What to illustrate and how to do it?
In the field
Because the mycological terminology is still too ambiguous, illustrations remain very important to explain detailed morphology.
It is extremely important to keep in mind that drawings are of little or no value if they lack precision. Therefore, microscopic features should preferably be drawn with the help of a camera lucida or a mirror at the highest magnification possible: 400 × for sections and surface views and no less than 2000 × for spores and 1000 × for other elements.

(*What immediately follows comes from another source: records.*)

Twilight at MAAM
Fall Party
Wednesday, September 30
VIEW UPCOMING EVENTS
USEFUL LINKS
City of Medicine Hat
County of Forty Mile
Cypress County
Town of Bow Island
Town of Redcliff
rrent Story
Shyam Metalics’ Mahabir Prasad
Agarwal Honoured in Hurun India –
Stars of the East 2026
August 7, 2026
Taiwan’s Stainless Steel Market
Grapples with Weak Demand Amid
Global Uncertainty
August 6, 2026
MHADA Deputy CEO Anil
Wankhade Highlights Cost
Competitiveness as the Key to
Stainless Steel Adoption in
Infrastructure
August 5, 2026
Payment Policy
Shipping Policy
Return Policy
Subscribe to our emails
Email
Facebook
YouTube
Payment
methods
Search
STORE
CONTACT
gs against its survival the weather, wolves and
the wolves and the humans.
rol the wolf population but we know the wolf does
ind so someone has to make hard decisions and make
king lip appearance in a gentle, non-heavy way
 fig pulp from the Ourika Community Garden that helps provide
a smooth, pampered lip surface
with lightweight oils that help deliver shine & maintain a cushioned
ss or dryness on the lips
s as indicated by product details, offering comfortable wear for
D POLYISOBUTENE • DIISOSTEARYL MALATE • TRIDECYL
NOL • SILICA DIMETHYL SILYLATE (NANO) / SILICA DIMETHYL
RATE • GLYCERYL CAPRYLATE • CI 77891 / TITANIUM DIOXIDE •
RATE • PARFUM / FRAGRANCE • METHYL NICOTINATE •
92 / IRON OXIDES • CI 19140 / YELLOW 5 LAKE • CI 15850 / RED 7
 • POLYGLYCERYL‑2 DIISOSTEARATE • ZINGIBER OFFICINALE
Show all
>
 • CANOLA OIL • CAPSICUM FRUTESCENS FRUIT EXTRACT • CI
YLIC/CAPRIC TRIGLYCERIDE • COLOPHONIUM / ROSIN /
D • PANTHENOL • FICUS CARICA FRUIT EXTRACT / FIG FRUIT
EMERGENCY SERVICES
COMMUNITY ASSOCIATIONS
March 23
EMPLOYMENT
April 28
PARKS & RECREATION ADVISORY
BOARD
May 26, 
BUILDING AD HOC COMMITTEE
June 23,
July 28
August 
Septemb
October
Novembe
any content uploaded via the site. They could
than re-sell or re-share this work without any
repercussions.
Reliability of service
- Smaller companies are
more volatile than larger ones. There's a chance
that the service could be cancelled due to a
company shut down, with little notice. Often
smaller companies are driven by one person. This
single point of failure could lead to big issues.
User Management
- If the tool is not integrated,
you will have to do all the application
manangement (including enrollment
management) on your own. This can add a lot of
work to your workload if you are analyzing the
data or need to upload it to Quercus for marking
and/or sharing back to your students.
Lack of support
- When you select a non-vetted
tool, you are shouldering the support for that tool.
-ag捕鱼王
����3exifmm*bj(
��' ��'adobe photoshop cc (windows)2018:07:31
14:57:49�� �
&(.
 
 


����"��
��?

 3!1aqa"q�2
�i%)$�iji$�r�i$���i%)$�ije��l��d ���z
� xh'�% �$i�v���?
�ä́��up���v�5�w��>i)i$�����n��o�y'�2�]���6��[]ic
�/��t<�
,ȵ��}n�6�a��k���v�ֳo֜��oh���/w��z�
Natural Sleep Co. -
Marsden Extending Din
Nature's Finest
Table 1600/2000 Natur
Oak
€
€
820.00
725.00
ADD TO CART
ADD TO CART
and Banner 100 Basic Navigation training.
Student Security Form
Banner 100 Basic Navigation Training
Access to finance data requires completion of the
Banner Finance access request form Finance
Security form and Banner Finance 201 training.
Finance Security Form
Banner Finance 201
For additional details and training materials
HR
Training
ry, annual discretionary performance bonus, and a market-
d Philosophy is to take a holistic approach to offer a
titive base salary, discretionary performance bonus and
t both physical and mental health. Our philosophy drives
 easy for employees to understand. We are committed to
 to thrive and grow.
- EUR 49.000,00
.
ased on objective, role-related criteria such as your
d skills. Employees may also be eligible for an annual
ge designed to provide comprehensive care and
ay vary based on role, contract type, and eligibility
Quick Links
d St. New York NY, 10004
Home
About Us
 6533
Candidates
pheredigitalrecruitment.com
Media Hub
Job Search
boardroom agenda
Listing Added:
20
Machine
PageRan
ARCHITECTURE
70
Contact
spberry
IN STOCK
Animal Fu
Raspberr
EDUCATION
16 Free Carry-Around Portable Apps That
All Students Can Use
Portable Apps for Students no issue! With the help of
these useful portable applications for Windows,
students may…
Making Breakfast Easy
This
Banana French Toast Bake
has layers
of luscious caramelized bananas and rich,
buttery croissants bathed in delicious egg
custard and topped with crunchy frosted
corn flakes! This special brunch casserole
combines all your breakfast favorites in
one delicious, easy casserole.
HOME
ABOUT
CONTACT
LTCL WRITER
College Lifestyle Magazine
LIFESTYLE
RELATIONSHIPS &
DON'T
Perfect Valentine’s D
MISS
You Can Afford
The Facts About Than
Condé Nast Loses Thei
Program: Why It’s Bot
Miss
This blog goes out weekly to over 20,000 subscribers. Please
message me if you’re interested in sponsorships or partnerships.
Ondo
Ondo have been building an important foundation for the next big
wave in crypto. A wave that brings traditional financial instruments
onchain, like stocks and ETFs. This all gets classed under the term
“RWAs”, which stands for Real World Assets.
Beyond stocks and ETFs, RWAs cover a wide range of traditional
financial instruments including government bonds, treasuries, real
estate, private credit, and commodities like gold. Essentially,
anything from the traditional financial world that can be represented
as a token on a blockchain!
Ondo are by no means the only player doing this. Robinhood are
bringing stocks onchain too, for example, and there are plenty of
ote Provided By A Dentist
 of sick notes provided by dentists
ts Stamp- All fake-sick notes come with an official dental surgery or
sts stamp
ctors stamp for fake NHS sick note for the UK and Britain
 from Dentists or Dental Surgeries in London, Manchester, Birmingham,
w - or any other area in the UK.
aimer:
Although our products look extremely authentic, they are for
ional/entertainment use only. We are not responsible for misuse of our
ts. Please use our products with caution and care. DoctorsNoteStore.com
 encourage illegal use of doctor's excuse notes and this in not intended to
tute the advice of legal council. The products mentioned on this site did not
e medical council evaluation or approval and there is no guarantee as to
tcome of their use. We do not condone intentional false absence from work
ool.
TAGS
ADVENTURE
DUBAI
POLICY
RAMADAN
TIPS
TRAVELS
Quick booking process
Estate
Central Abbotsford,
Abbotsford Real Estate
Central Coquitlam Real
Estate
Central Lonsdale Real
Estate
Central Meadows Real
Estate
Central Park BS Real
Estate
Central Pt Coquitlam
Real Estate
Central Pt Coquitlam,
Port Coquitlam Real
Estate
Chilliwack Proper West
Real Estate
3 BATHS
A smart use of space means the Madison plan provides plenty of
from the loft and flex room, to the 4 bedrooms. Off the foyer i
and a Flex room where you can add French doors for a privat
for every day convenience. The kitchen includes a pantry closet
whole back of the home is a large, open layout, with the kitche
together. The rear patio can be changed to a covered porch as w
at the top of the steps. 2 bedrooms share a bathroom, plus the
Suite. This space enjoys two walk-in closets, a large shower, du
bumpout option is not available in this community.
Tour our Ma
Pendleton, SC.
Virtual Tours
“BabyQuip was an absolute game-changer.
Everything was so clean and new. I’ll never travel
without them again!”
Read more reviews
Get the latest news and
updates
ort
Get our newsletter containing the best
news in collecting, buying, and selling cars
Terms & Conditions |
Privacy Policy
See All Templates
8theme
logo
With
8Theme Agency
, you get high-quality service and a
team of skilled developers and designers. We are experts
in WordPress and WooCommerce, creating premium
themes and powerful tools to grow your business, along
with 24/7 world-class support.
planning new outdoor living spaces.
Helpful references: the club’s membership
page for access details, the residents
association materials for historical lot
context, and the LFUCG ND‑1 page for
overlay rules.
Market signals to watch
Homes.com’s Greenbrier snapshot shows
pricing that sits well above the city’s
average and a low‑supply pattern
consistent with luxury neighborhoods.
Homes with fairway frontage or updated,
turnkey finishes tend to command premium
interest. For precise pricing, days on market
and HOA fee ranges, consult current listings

Sections of tissues are particularly useful to illustrate the different layers at the surface of the fruit body, in particular the structure of the pileipellis, but also gill sections showing composition of lamellar trama and subhymenium can be very informative. Implantation and distribution of various cell types, such as cystidia and dermatocystidia, or the thickness of individual tissue layers are easily observed.
Cutting a extremely thin slice of the surface of cap or stipe is a first necessary step when making squash preparations. Observing the slice before proceeding with the actual dispersal of the individual cells by squashing the preparation can be very informative, particularly in Lactarius and some groups of Russula with inflated elements in the cap. In Lactarius, surface views often allow to differentiate between closely related taxa.
For more examples see the following articles:
Buyck, B. & Schoonackers, M. (1986) – Het genus Lactarius Fries in Vlaanderen, een microscopische studie (deel 1). Meded. Antwerpse Mycol. Kring 87 (1): 11-25.
Buyck, B. & Schoonackers, M. (1987) – Het genus Lactarius Fries in Vlaanderen, een microscopische studie (deel 2). Meded. Antwerpse Mycol. Kring 87 (2): 34-46.
Buyck, B. & Schoonackers, M. (1987) – Het genus Lactarius Fries in Vlaanderen, een microscopische studie (deel 3). Meded. Antwerpse Mycol. Kring 87 (4): 110-119.
Russulales are blessed with several different cell types making it possible to exploit a relatively high number of different microscopical features to distinguish between taxa. Size and shape of various cell types such as spores, dermatocystidia and hyphal extremities in cap and stipe are regularly used to describe and identify species. Although less often used for identification, the various cell types composing the hymenium (basidia, cystidia, marginal cells and pseudocystidia) are also taxonomically important to describe.